In questa prima settimana di programmazione di Moby (dalle 10.40 alle 12), abbiamo deciso di raccontarvi storie di viaggio un po’ particolari, gli itinerari dei migranti che arrivano da Siria, Iraq e Afghanistan. Alessandra Lanza, in compagnia di Open Borders, ha incontrato alcuni di queste persone in fuga da eventi drammatici e ne ha raccolto i racconti. Il primo che vi proponiamo, e che trovate anche su Witness Journal, è il racconto da Ktima Irakli.
L’intervista a Fatima e sotto la traduzione di Alessandra Lanza.
Sono arrivata in Grecia dalla Turchia con mio marito e mia figlia in barca, è stato difficile arrivare da sola ma ce la ho fatta! Quindi sono andata al confine con la Macedonia e i confini erano chiusi. Il mio cuore si è spezzato e ho pensato, dio mio è come in Siria. Non mi posso muovere, non posso andare da nessuna parte.
Qual è la differenza? Ho lasciato i confini della Siria per raggiungere mio figlio che mi sta aspettando, glielo avevo promesso. Per uscire dalla Siria e raggiungere la Turchia abbiamo camminato per tante ore strisciando come serpenti per non farci vedere, è stato difficile ma sono diventata forte in questo viaggio. Pensavo di avere delle possibilità di farcela, di riuscire a raggiungere mio figlio che è partito qualche mese fa da solo a 13 anni. Ha fatto lo stesso viaggio che ho fatto io, un viaggio lungo. In molti mi hanno chiesto perché lo hai fatto partire da solo? Se lo tenevo in Siria magari veniva ucciso. Ora è in Germania e va a scuola. In Siria mio figlio non poteva andare a scuola perché ogni giorno c’erano bombe, spari, moltissima gente pericolosa che si muoveva tra le case, ogni cosa è ferma in Siria eccetto la guerra. Quella non si ferma mai. La Siria era un bellissimo paese ma ora non c’è niente tutto è bombardato, non c’è cibo, nulla. Mio figlio è andato con suo cugino di 13 anni anche lui. Ora è a Francoforte con suo zio, in una bella casa. Sono partiti a gennaio.
Io sono diventata forte, finirò il mio viaggio in Germania! Ho bisogno di gente bella come voi per darmi forza e coraggio. Qualche volta ho bisogno di scherzare. Mio marito ha il cuore rotto per quello che succede e per l’assenza di nostro figlio. Sono stata io a spingerlo a lasciarlo andare. Ogni giorno però soffre per il fatto di averlo fatto partire. Io gli dicevo: fallo andare, avrà possibilità in Europa. I suoi coetanei giravano armati e magari un giorno lo avrebbero ucciso. Mio marito insegnava all’università. E ora soffre moltissimo.

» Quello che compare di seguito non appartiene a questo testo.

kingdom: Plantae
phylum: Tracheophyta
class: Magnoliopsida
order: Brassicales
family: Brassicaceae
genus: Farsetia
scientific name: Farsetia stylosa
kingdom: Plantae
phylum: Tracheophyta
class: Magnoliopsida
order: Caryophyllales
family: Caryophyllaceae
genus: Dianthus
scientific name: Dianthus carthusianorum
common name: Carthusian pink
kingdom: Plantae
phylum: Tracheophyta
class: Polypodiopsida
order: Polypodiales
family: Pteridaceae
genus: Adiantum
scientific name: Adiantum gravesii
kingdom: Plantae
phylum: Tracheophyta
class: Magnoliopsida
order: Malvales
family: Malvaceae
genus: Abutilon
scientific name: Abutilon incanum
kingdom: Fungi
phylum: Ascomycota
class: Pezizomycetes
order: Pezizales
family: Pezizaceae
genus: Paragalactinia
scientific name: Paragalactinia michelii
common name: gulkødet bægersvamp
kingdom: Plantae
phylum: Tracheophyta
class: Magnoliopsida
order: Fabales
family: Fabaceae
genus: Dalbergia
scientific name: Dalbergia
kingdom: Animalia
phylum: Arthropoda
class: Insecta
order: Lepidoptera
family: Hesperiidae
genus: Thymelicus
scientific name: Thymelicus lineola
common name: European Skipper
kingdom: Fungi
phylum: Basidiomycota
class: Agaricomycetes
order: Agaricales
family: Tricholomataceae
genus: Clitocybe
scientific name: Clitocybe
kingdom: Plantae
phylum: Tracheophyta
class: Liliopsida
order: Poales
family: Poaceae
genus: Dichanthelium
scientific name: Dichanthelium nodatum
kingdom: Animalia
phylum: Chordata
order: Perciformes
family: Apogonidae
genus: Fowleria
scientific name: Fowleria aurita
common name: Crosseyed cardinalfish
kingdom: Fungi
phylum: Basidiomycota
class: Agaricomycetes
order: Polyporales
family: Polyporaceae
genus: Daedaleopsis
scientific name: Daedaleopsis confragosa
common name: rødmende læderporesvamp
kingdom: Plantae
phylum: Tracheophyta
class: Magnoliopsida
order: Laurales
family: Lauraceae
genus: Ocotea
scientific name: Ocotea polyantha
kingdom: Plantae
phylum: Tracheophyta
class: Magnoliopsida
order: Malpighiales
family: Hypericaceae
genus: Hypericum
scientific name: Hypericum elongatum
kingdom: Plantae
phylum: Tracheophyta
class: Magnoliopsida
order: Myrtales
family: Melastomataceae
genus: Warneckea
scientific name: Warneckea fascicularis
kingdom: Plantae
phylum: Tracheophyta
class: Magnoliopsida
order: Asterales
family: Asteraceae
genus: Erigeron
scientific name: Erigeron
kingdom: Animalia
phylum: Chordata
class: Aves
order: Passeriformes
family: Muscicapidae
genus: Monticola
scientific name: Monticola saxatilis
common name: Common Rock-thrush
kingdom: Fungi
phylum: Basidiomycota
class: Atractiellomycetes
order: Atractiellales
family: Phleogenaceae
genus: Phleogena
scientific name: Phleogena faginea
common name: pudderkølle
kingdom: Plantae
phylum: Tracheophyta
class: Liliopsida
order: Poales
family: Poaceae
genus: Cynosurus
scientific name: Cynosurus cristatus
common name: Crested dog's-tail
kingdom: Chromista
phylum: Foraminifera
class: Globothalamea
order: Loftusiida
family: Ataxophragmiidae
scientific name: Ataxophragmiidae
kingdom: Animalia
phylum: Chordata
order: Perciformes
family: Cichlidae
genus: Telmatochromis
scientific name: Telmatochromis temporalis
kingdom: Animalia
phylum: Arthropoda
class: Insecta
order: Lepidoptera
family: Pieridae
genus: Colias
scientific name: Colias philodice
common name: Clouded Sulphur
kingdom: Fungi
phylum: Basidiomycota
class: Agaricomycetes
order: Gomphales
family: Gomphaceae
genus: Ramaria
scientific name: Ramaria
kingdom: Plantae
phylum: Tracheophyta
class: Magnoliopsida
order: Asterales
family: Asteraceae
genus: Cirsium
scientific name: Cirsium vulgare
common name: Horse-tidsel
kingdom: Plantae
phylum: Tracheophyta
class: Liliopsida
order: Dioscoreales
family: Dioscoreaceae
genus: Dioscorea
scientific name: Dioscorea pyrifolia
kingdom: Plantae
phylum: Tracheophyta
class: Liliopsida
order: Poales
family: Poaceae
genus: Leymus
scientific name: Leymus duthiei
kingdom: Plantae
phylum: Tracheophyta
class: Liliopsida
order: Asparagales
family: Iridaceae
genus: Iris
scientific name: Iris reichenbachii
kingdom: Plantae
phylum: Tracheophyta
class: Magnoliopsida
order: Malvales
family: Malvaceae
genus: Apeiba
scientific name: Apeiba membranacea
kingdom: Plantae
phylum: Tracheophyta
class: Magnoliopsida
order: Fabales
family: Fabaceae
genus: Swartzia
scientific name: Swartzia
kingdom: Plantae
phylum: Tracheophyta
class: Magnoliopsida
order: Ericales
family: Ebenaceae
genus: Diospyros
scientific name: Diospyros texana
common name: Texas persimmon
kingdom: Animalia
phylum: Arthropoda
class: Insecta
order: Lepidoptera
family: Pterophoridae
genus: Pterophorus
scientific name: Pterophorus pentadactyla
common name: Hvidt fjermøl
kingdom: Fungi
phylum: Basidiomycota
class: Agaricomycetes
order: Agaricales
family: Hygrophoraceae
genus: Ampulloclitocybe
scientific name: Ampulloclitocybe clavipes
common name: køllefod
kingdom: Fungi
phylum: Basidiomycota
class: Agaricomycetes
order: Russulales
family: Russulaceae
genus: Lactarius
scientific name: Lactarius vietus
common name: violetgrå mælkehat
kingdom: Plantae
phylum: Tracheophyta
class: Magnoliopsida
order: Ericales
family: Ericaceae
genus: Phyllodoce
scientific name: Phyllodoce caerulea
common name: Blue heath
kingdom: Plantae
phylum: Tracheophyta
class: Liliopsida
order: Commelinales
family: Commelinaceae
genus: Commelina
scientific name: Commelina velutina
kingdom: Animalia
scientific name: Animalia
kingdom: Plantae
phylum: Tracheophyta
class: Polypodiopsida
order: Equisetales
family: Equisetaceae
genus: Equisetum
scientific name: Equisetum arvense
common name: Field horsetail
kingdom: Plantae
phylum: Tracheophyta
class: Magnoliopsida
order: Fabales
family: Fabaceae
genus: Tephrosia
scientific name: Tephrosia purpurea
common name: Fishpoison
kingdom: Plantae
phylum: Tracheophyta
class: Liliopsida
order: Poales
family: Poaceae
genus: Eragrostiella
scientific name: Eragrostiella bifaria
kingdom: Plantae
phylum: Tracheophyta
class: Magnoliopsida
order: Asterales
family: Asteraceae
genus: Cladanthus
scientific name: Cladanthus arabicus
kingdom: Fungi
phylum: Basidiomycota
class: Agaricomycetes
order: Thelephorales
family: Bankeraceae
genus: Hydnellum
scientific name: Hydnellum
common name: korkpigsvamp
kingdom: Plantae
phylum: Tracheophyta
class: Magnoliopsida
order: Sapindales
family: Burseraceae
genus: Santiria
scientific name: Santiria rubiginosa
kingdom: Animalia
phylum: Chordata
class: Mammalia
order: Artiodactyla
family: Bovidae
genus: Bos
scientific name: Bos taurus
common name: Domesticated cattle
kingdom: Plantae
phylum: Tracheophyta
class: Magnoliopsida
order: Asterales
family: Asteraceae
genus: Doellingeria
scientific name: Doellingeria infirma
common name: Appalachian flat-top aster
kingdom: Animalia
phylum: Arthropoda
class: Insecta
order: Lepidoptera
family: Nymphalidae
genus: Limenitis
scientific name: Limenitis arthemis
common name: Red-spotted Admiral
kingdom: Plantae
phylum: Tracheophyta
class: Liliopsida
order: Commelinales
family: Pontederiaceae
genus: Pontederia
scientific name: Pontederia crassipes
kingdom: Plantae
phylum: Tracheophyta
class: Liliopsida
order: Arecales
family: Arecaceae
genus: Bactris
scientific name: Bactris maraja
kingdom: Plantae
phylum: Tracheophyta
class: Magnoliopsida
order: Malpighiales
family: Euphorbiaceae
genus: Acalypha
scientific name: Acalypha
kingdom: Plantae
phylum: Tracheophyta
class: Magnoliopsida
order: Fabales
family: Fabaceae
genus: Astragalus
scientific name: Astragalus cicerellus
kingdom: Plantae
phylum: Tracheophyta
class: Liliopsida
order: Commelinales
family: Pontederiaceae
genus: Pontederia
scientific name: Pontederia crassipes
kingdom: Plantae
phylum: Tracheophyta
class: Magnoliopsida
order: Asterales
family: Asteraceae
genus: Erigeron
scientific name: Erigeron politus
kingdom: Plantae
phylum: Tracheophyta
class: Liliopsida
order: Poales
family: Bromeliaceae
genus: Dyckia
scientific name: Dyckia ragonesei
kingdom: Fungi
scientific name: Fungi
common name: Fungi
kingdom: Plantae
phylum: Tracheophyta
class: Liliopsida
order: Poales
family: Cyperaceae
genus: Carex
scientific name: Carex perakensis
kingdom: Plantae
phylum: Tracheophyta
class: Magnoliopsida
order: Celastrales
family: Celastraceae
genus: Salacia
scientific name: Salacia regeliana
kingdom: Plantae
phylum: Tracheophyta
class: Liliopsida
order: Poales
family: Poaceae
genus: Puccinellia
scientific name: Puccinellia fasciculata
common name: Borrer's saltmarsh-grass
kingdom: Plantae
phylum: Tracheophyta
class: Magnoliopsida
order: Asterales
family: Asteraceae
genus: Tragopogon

Per arrivare in Grecia ci abbiamo messo 3 ore con una barca. Maglà era il nome del turco che ci ha dato la barca. I trafficanti hanno voluto molti soldi 600 euro a persona. Eravamo in 38 persone nella barca che era molto piccola. Siamo partiti da Izmir (a ovest della Turchia, ndr). I bambini piangevano era notte. Sembrava di essere in un film, in un incubo: è stato molto difficile. Prima di arrivare alla spiaggia, la barca si è fermata e la polizia greca è arrivata a salvarci. Ci hanno dato coperte, vestiti, cibo ci hanno trattato molto bene e ci hanno portato in un grande campo. Quindi abbiamo proseguito fino Atene in nave e siamo andati a Idomeni in quel grande problema che è il confine con la macedonia. E abbiamo avuto la cattiva notizia della chiusura del confine. Questa è stata la cosa più difficile. Sono sopravvissuta nel superare i confini con la Siria, la barca… Ma stare al confine ad aspettare è peggio. Non mi piace aspettare, attendere il cibo, non mi piace quel tipo di vita. In Siria avevo una vita molto attiva, ma sono sicura che domani sarà un giorno migliore di oggi.